▸ **Instructions for the task**: Here is the task for the records below: repeat exactly the lines from the one with "X125910000Y-97060000D03*" to the one with "X151270000Y-104960000D03*", both included, and nothing else.

▸ **Records for the task**:

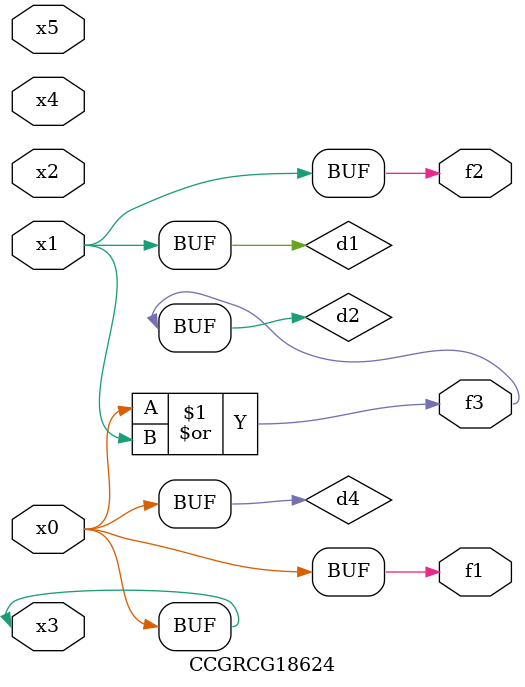
<source format=v>
module CCGRCG18624(
	input x0, x1, x2, x3, x4, x5,
	output f1, f2, f3
);

	wire d1, d2, d3, d4;

	and (d1, x1);
	or (d2, x0, x1);
	nand (d3, x0, x5);
	buf (d4, x0, x3);
	assign f1 = d4;
	assign f2 = d1;
	assign f3 = d2;
endmodule

</source>
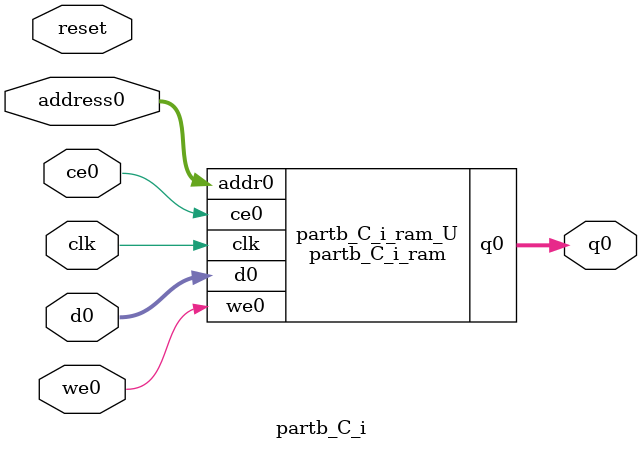
<source format=v>

`timescale 1 ns / 1 ps
module partb_C_i_ram (addr0, ce0, d0, we0, q0,  clk);

parameter DWIDTH = 32;
parameter AWIDTH = 14;
parameter MEM_SIZE = 10000;

input[AWIDTH-1:0] addr0;
input ce0;
input[DWIDTH-1:0] d0;
input we0;
output reg[DWIDTH-1:0] q0;
input clk;

(* ram_style = "block" *)reg [DWIDTH-1:0] ram[0:MEM_SIZE-1];




always @(posedge clk)  
begin 
    if (ce0) 
    begin
        if (we0) 
        begin 
            ram[addr0] <= d0; 
            q0 <= d0;
        end 
        else 
            q0 <= ram[addr0];
    end
end


endmodule


`timescale 1 ns / 1 ps
module partb_C_i(
    reset,
    clk,
    address0,
    ce0,
    we0,
    d0,
    q0);

parameter DataWidth = 32'd32;
parameter AddressRange = 32'd10000;
parameter AddressWidth = 32'd14;
input reset;
input clk;
input[AddressWidth - 1:0] address0;
input ce0;
input we0;
input[DataWidth - 1:0] d0;
output[DataWidth - 1:0] q0;



partb_C_i_ram partb_C_i_ram_U(
    .clk( clk ),
    .addr0( address0 ),
    .ce0( ce0 ),
    .we0( we0 ),
    .d0( d0 ),
    .q0( q0 ));

endmodule


</source>
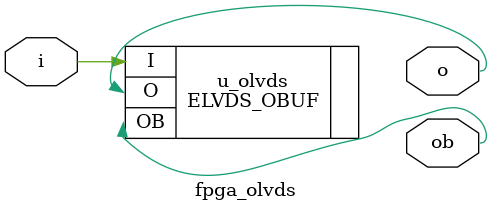
<source format=sv>

module fpga_olvds (
   input  logic i,
   output logic o,
   output logic ob
);

   ELVDS_OBUF u_olvds (
      .O   (o),
      .OB  (ob),

      .I   (i)
    );
    
endmodule: fpga_olvds

/*
------------------------------------------------------------------------------
Version History:
------------------------------------------------------------------------------
 2022/10/10 JI: initial creation    
*/

</source>
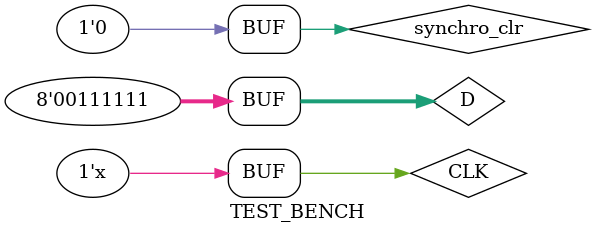
<source format=v>
`timescale 1ns / 1ps


module TEST_BENCH;

	// Inputs
	reg [7:0] D;
	reg CLK;
	reg synchro_clr;

	// Outputs
	wire [7:0] Q;

	// Instantiate the Unit Under Test (UUT)
	Dff_8bit_synchroclr uut (
		.D(D), 
		.CLK(CLK), 
		.synchro_clr(synchro_clr), 
		.Q(Q)
	);

	initial begin
		// Initialize Inputs
		D = 0;
		CLK = 0;
		synchro_clr = 0;

		// Wait 100 ns for global reset to finish
		#100;
		D=8'd1;
		synchro_clr=0;
		
		#100
		D=8'd10;
		synchro_clr=1;
		
		#100
		D=8'd12;
		synchro_clr=0;
		
		#100
		D=8'd16;
		synchro_clr=1;
       
		#50
		D=8'd32;
		synchro_clr=0;
		
		#50
		D=8'd63;
		synchro_clr=0;
		
		#50
		D=8'd32;
		synchro_clr=1;
		
		#50
		D=8'd63;
		synchro_clr=0;

	end
   always #50CLK=~CLK;
endmodule


</source>
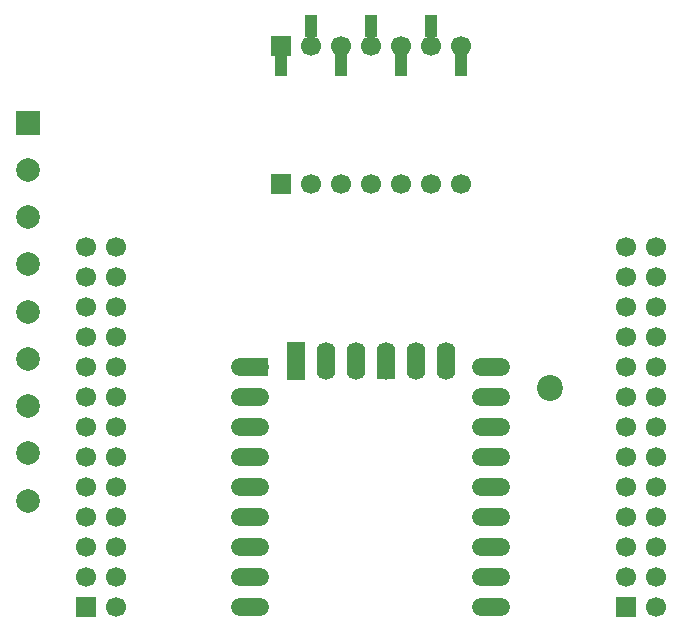
<source format=gbr>
%TF.GenerationSoftware,KiCad,Pcbnew,9.0.3*%
%TF.CreationDate,2025-07-27T20:55:45+02:00*%
%TF.ProjectId,Pololu Zumo 32U4 controller shield,506f6c6f-6c75-4205-9a75-6d6f20333255,rev?*%
%TF.SameCoordinates,Original*%
%TF.FileFunction,Soldermask,Top*%
%TF.FilePolarity,Negative*%
%FSLAX46Y46*%
G04 Gerber Fmt 4.6, Leading zero omitted, Abs format (unit mm)*
G04 Created by KiCad (PCBNEW 9.0.3) date 2025-07-27 20:55:45*
%MOMM*%
%LPD*%
G01*
G04 APERTURE LIST*
G04 Aperture macros list*
%AMRoundRect*
0 Rectangle with rounded corners*
0 $1 Rounding radius*
0 $2 $3 $4 $5 $6 $7 $8 $9 X,Y pos of 4 corners*
0 Add a 4 corners polygon primitive as box body*
4,1,4,$2,$3,$4,$5,$6,$7,$8,$9,$2,$3,0*
0 Add four circle primitives for the rounded corners*
1,1,$1+$1,$2,$3*
1,1,$1+$1,$4,$5*
1,1,$1+$1,$6,$7*
1,1,$1+$1,$8,$9*
0 Add four rect primitives between the rounded corners*
20,1,$1+$1,$2,$3,$4,$5,0*
20,1,$1+$1,$4,$5,$6,$7,0*
20,1,$1+$1,$6,$7,$8,$9,0*
20,1,$1+$1,$8,$9,$2,$3,0*%
G04 Aperture macros list end*
%ADD10R,1.700000X1.700000*%
%ADD11C,1.700000*%
%ADD12R,1.000000X1.900000*%
%ADD13C,2.200000*%
%ADD14RoundRect,0.800000X0.800000X0.000010X-0.800000X0.000010X-0.800000X-0.000010X0.800000X-0.000010X0*%
%ADD15C,1.600000*%
%ADD16RoundRect,0.800000X-0.000010X0.800000X-0.000010X-0.800000X0.000010X-0.800000X0.000010X0.800000X0*%
%ADD17R,1.600000X1.600000*%
%ADD18R,1.600000X3.200000*%
%ADD19R,2.000000X2.000000*%
%ADD20C,2.000000*%
G04 APERTURE END LIST*
D10*
%TO.C,J9*%
X171590000Y-125000000D03*
D11*
X174130000Y-125000000D03*
X171590000Y-122460000D03*
X174130000Y-122460000D03*
X171590000Y-119920000D03*
X174130000Y-119920000D03*
X171590000Y-117380000D03*
X174130000Y-117380000D03*
X171590000Y-114840000D03*
X174130000Y-114840000D03*
X171590000Y-112300000D03*
X174130000Y-112300000D03*
X171590000Y-109760000D03*
X174130000Y-109760000D03*
X171590000Y-107220000D03*
X174130000Y-107220000D03*
X171590000Y-104680000D03*
X174130000Y-104680000D03*
X171590000Y-102140000D03*
X174130000Y-102140000D03*
X171590000Y-99600000D03*
X174130000Y-99600000D03*
X171590000Y-97060000D03*
X174130000Y-97060000D03*
X171590000Y-94520000D03*
X174130000Y-94520000D03*
%TD*%
D10*
%TO.C,J8*%
X125910000Y-125000000D03*
D11*
X128450000Y-125000000D03*
X125910000Y-122460000D03*
X128450000Y-122460000D03*
X125910000Y-119920000D03*
X128450000Y-119920000D03*
X125910000Y-117380000D03*
X128450000Y-117380000D03*
X125910000Y-114840000D03*
X128450000Y-114840000D03*
X125910000Y-112300000D03*
X128450000Y-112300000D03*
X125910000Y-109760000D03*
X128450000Y-109760000D03*
X125910000Y-107220000D03*
X128450000Y-107220000D03*
X125910000Y-104680000D03*
X128450000Y-104680000D03*
X125910000Y-102140000D03*
X128450000Y-102140000D03*
X125910000Y-99600000D03*
X128450000Y-99600000D03*
X125910000Y-97060000D03*
X128450000Y-97060000D03*
X125910000Y-94520000D03*
X128450000Y-94520000D03*
%TD*%
D10*
%TO.C,J2*%
X142380000Y-77500000D03*
D11*
X144920000Y-77500000D03*
X147460000Y-77500000D03*
X150000000Y-77500000D03*
X152540000Y-77500000D03*
X155080000Y-77500000D03*
X157620000Y-77500000D03*
%TD*%
D12*
%TO.C,J3*%
X157620000Y-79150000D03*
X155080000Y-75850000D03*
X152540000Y-79150000D03*
X150000000Y-75850000D03*
X147460000Y-79150000D03*
X144920000Y-75850000D03*
X142380000Y-79150000D03*
%TD*%
D13*
%TO.C,H1*%
X165200000Y-106500000D03*
%TD*%
D10*
%TO.C,J1*%
X142380000Y-89170000D03*
D11*
X144920000Y-89170000D03*
X147460000Y-89170000D03*
X150000000Y-89170000D03*
X152540000Y-89170000D03*
X155080000Y-89170000D03*
X157620000Y-89170000D03*
%TD*%
D14*
%TO.C,A1*%
X139795000Y-107260000D03*
D15*
X140595000Y-107260000D03*
D16*
X151270000Y-104160000D03*
D17*
X151270000Y-104960000D03*
D15*
X159405000Y-104720000D03*
D14*
X160205000Y-104720000D03*
X139795000Y-122500000D03*
D15*
X140595000Y-122500000D03*
D14*
X139795000Y-119960000D03*
D15*
X140595000Y-119960000D03*
D14*
X139795000Y-117420000D03*
D15*
X140595000Y-117420000D03*
D14*
X139795000Y-114880000D03*
D15*
X140595000Y-114880000D03*
D14*
X139795000Y-112340000D03*
D15*
X140595000Y-112340000D03*
D14*
X139795000Y-109800000D03*
D15*
X140595000Y-109800000D03*
D16*
X148730000Y-104160000D03*
D15*
X148730000Y-104960000D03*
D16*
X153810000Y-104160000D03*
D15*
X153810000Y-104960000D03*
D16*
X156350000Y-104160000D03*
D15*
X156350000Y-104960000D03*
X159405000Y-107260000D03*
D14*
X160205000Y-107260000D03*
D15*
X159405000Y-109800000D03*
D14*
X160205000Y-109800000D03*
D15*
X159405000Y-112340000D03*
D14*
X160205000Y-112340000D03*
D15*
X159405000Y-114880000D03*
D14*
X160205000Y-114880000D03*
D15*
X159405000Y-117420000D03*
D14*
X160205000Y-117420000D03*
D15*
X159405000Y-119960000D03*
D14*
X160205000Y-119960000D03*
D15*
X159405000Y-122500000D03*
D14*
X160205000Y-122500000D03*
D15*
X159405000Y-125040000D03*
D14*
X160205000Y-125040000D03*
X139795000Y-104720000D03*
D17*
X140595000Y-104720000D03*
D14*
X139795000Y-125040000D03*
D15*
X140595000Y-125040000D03*
D16*
X146190000Y-104160000D03*
D15*
X146190000Y-104960000D03*
D18*
X143650000Y-104160000D03*
D15*
X143650000Y-104960000D03*
%TD*%
D19*
%TO.C,J7*%
X121000000Y-84000000D03*
D20*
X121000000Y-88000000D03*
X121000000Y-92000000D03*
X121000000Y-96000000D03*
X121000000Y-100000000D03*
X121000000Y-104000000D03*
X121000000Y-108000000D03*
X121000000Y-112000000D03*
X121000000Y-116000000D03*
%TD*%
M02*

</source>
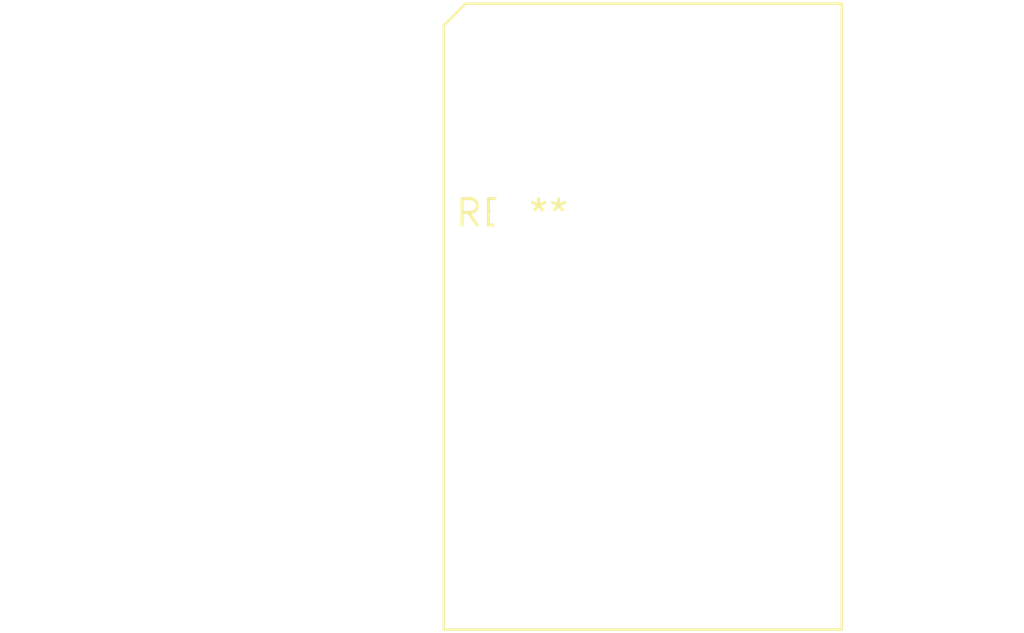
<source format=kicad_pcb>
(kicad_pcb (version 20240108) (generator pcbnew)

  (general
    (thickness 1.6)
  )

  (paper "A4")
  (layers
    (0 "F.Cu" signal)
    (31 "B.Cu" signal)
    (32 "B.Adhes" user "B.Adhesive")
    (33 "F.Adhes" user "F.Adhesive")
    (34 "B.Paste" user)
    (35 "F.Paste" user)
    (36 "B.SilkS" user "B.Silkscreen")
    (37 "F.SilkS" user "F.Silkscreen")
    (38 "B.Mask" user)
    (39 "F.Mask" user)
    (40 "Dwgs.User" user "User.Drawings")
    (41 "Cmts.User" user "User.Comments")
    (42 "Eco1.User" user "User.Eco1")
    (43 "Eco2.User" user "User.Eco2")
    (44 "Edge.Cuts" user)
    (45 "Margin" user)
    (46 "B.CrtYd" user "B.Courtyard")
    (47 "F.CrtYd" user "F.Courtyard")
    (48 "B.Fab" user)
    (49 "F.Fab" user)
    (50 "User.1" user)
    (51 "User.2" user)
    (52 "User.3" user)
    (53 "User.4" user)
    (54 "User.5" user)
    (55 "User.6" user)
    (56 "User.7" user)
    (57 "User.8" user)
    (58 "User.9" user)
  )

  (setup
    (pad_to_mask_clearance 0)
    (pcbplotparams
      (layerselection 0x00010fc_ffffffff)
      (plot_on_all_layers_selection 0x0000000_00000000)
      (disableapertmacros false)
      (usegerberextensions false)
      (usegerberattributes false)
      (usegerberadvancedattributes false)
      (creategerberjobfile false)
      (dashed_line_dash_ratio 12.000000)
      (dashed_line_gap_ratio 3.000000)
      (svgprecision 4)
      (plotframeref false)
      (viasonmask false)
      (mode 1)
      (useauxorigin false)
      (hpglpennumber 1)
      (hpglpenspeed 20)
      (hpglpendiameter 15.000000)
      (dxfpolygonmode false)
      (dxfimperialunits false)
      (dxfusepcbnewfont false)
      (psnegative false)
      (psa4output false)
      (plotreference false)
      (plotvalue false)
      (plotinvisibletext false)
      (sketchpadsonfab false)
      (subtractmaskfromsilk false)
      (outputformat 1)
      (mirror false)
      (drillshape 1)
      (scaleselection 1)
      (outputdirectory "")
    )
  )

  (net 0 "")

  (footprint "L_CommonMode_PulseElectronics_PH9455x105NL_1" (layer "F.Cu") (at 0 0))

)

</source>
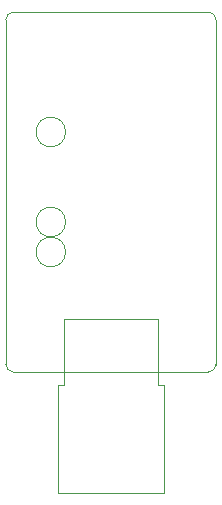
<source format=gbr>
%TF.GenerationSoftware,KiCad,Pcbnew,5.1.5+dfsg1-2~bpo10+1*%
%TF.CreationDate,Date%
%TF.ProjectId,ProMicro_GPS,50726f4d-6963-4726-9f5f-4750532e6b69,v3.1*%
%TF.SameCoordinates,Original*%
%TF.FileFunction,Other,User*%
%FSLAX45Y45*%
G04 Gerber Fmt 4.5, Leading zero omitted, Abs format (unit mm)*
G04 Created by KiCad*
%MOMM*%
%LPD*%
G04 APERTURE LIST*
%ADD10C,0.100000*%
%ADD11C,0.050000*%
G04 APERTURE END LIST*
D10*
X127000Y2857500D02*
X127000Y-63500D01*
X-1587500Y-127000D02*
G75*
G02X-1651000Y-63500I0J63500D01*
G01*
X-1651000Y2857500D02*
G75*
G02X-1587500Y2921000I63500J0D01*
G01*
X63500Y2921000D02*
G75*
G02X127000Y2857500I0J-63500D01*
G01*
X127000Y-63500D02*
G75*
G02X63500Y-127000I-63500J0D01*
G01*
X-1587500Y2921000D02*
X63500Y2921000D01*
X-1651000Y-63500D02*
X-1651000Y2857500D01*
X63500Y-127000D02*
X-1587500Y-127000D01*
D11*
X-1145000Y889000D02*
G75*
G03X-1145000Y889000I-125000J0D01*
G01*
X-1145000Y1143000D02*
G75*
G03X-1145000Y1143000I-125000J0D01*
G01*
X-1145000Y1905000D02*
G75*
G03X-1145000Y1905000I-125000J0D01*
G01*
X-1212000Y-236500D02*
X-1162000Y-236500D01*
X-1212000Y-1148500D02*
X-1212000Y-236500D01*
X-312000Y-236500D02*
X-362000Y-236500D01*
X-312000Y-1148500D02*
X-312000Y-236500D01*
X-1162000Y323500D02*
X-362000Y323500D01*
X-1162000Y-236500D02*
X-1162000Y323500D01*
X-312000Y-1148500D02*
X-1212000Y-1148500D01*
X-362000Y-236500D02*
X-362000Y323500D01*
M02*

</source>
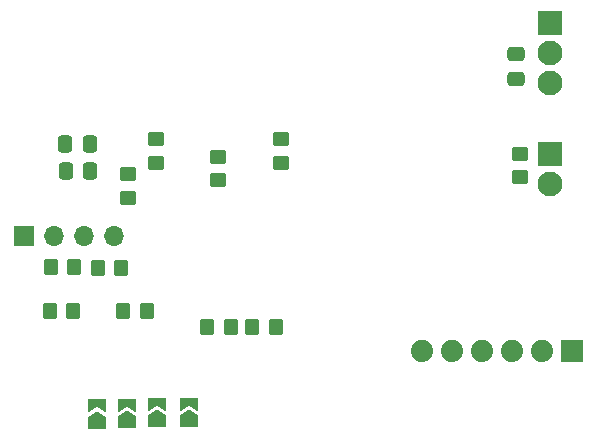
<source format=gbr>
%TF.GenerationSoftware,KiCad,Pcbnew,6.0.11-2627ca5db0~126~ubuntu22.04.1*%
%TF.CreationDate,2023-02-20T01:23:51-05:00*%
%TF.ProjectId,lin-pump-control,6c696e2d-7075-46d7-902d-636f6e74726f,1.0*%
%TF.SameCoordinates,Original*%
%TF.FileFunction,Soldermask,Bot*%
%TF.FilePolarity,Negative*%
%FSLAX46Y46*%
G04 Gerber Fmt 4.6, Leading zero omitted, Abs format (unit mm)*
G04 Created by KiCad (PCBNEW 6.0.11-2627ca5db0~126~ubuntu22.04.1) date 2023-02-20 01:23:51*
%MOMM*%
%LPD*%
G01*
G04 APERTURE LIST*
G04 Aperture macros list*
%AMRoundRect*
0 Rectangle with rounded corners*
0 $1 Rounding radius*
0 $2 $3 $4 $5 $6 $7 $8 $9 X,Y pos of 4 corners*
0 Add a 4 corners polygon primitive as box body*
4,1,4,$2,$3,$4,$5,$6,$7,$8,$9,$2,$3,0*
0 Add four circle primitives for the rounded corners*
1,1,$1+$1,$2,$3*
1,1,$1+$1,$4,$5*
1,1,$1+$1,$6,$7*
1,1,$1+$1,$8,$9*
0 Add four rect primitives between the rounded corners*
20,1,$1+$1,$2,$3,$4,$5,0*
20,1,$1+$1,$4,$5,$6,$7,0*
20,1,$1+$1,$6,$7,$8,$9,0*
20,1,$1+$1,$8,$9,$2,$3,0*%
%AMFreePoly0*
4,1,6,1.000000,0.000000,0.500000,-0.750000,-0.500000,-0.750000,-0.500000,0.750000,0.500000,0.750000,1.000000,0.000000,1.000000,0.000000,$1*%
%AMFreePoly1*
4,1,6,0.500000,-0.750000,-0.650000,-0.750000,-0.150000,0.000000,-0.650000,0.750000,0.500000,0.750000,0.500000,-0.750000,0.500000,-0.750000,$1*%
G04 Aperture macros list end*
%ADD10RoundRect,0.250000X-0.450000X0.350000X-0.450000X-0.350000X0.450000X-0.350000X0.450000X0.350000X0*%
%ADD11R,2.100000X2.100000*%
%ADD12C,2.100000*%
%ADD13R,1.700000X1.700000*%
%ADD14O,1.700000X1.700000*%
%ADD15R,1.879600X1.879600*%
%ADD16C,1.879600*%
%ADD17RoundRect,0.250000X-0.350000X-0.450000X0.350000X-0.450000X0.350000X0.450000X-0.350000X0.450000X0*%
%ADD18FreePoly0,90.000000*%
%ADD19FreePoly1,90.000000*%
%ADD20RoundRect,0.250000X0.350000X0.450000X-0.350000X0.450000X-0.350000X-0.450000X0.350000X-0.450000X0*%
%ADD21RoundRect,0.250000X0.475000X-0.337500X0.475000X0.337500X-0.475000X0.337500X-0.475000X-0.337500X0*%
%ADD22RoundRect,0.250000X0.450000X-0.350000X0.450000X0.350000X-0.450000X0.350000X-0.450000X-0.350000X0*%
%ADD23RoundRect,0.250000X0.337500X0.475000X-0.337500X0.475000X-0.337500X-0.475000X0.337500X-0.475000X0*%
%ADD24RoundRect,0.250000X-0.337500X-0.475000X0.337500X-0.475000X0.337500X0.475000X-0.337500X0.475000X0*%
G04 APERTURE END LIST*
D10*
%TO.C,R22*%
X222100000Y-75100000D03*
X222100000Y-77100000D03*
%TD*%
D11*
%TO.C,J4*%
X224700000Y-75125000D03*
D12*
X224700000Y-77665000D03*
%TD*%
D13*
%TO.C,J2*%
X180150000Y-82100000D03*
D14*
X182690000Y-82100000D03*
X185230000Y-82100000D03*
X187770000Y-82100000D03*
%TD*%
D11*
%TO.C,J3*%
X224700000Y-64000000D03*
D12*
X224700000Y-66540000D03*
X224700000Y-69080000D03*
%TD*%
D15*
%TO.C,J1*%
X226520000Y-91800000D03*
D16*
X223980000Y-91800000D03*
X221440000Y-91800000D03*
X218900000Y-91800000D03*
X216360000Y-91800000D03*
X213820000Y-91800000D03*
%TD*%
D17*
%TO.C,R3*%
X195650000Y-89750000D03*
X197650000Y-89750000D03*
%TD*%
D10*
%TO.C,R18*%
X196550000Y-75350000D03*
X196550000Y-77350000D03*
%TD*%
D18*
%TO.C,JP2*%
X194075000Y-97725000D03*
D19*
X194075000Y-96275000D03*
%TD*%
D17*
%TO.C,R7*%
X182400000Y-84725000D03*
X184400000Y-84725000D03*
%TD*%
D18*
%TO.C,JP5*%
X186350000Y-97875000D03*
D19*
X186350000Y-96425000D03*
%TD*%
D20*
%TO.C,R4*%
X201425000Y-89750000D03*
X199425000Y-89750000D03*
%TD*%
D21*
%TO.C,C2*%
X221775000Y-68750000D03*
X221775000Y-66675000D03*
%TD*%
D10*
%TO.C,R14*%
X201900000Y-73900000D03*
X201900000Y-75900000D03*
%TD*%
D17*
%TO.C,R8*%
X186375000Y-84775000D03*
X188375000Y-84775000D03*
%TD*%
%TO.C,R9*%
X182300000Y-88450000D03*
X184300000Y-88450000D03*
%TD*%
D22*
%TO.C,R12*%
X188950000Y-78825000D03*
X188950000Y-76825000D03*
%TD*%
D10*
%TO.C,R16*%
X191300000Y-73900000D03*
X191300000Y-75900000D03*
%TD*%
D20*
%TO.C,R10*%
X190525000Y-88425000D03*
X188525000Y-88425000D03*
%TD*%
D23*
%TO.C,C7*%
X185750000Y-76575000D03*
X183675000Y-76575000D03*
%TD*%
D24*
%TO.C,C8*%
X183600000Y-74325000D03*
X185675000Y-74325000D03*
%TD*%
D18*
%TO.C,JP4*%
X188825000Y-97825000D03*
D19*
X188825000Y-96375000D03*
%TD*%
D18*
%TO.C,JP3*%
X191425000Y-97775000D03*
D19*
X191425000Y-96325000D03*
%TD*%
M02*

</source>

▸ **Exercise result**:
X125910000Y-97060000D03*
X128450000Y-97060000D03*
X125910000Y-94520000D03*
X128450000Y-94520000D03*
%TD*%
D10*
%TO.C,J2*%
X142380000Y-77500000D03*
D11*
X144920000Y-77500000D03*
X147460000Y-77500000D03*
X150000000Y-77500000D03*
X152540000Y-77500000D03*
X155080000Y-77500000D03*
X157620000Y-77500000D03*
%TD*%
D12*
%TO.C,J3*%
X157620000Y-79150000D03*
X155080000Y-75850000D03*
X152540000Y-79150000D03*
X150000000Y-75850000D03*
X147460000Y-79150000D03*
X144920000Y-75850000D03*
X142380000Y-79150000D03*
%TD*%
D13*
%TO.C,H1*%
X165200000Y-106500000D03*
%TD*%
D10*
%TO.C,J1*%
X142380000Y-89170000D03*
D11*
X144920000Y-89170000D03*
X147460000Y-89170000D03*
X150000000Y-89170000D03*
X152540000Y-89170000D03*
X155080000Y-89170000D03*
X157620000Y-89170000D03*
%TD*%
D14*
%TO.C,A1*%
X139795000Y-107260000D03*
D15*
X140595000Y-107260000D03*
D16*
X151270000Y-104160000D03*
D17*
X151270000Y-104960000D03*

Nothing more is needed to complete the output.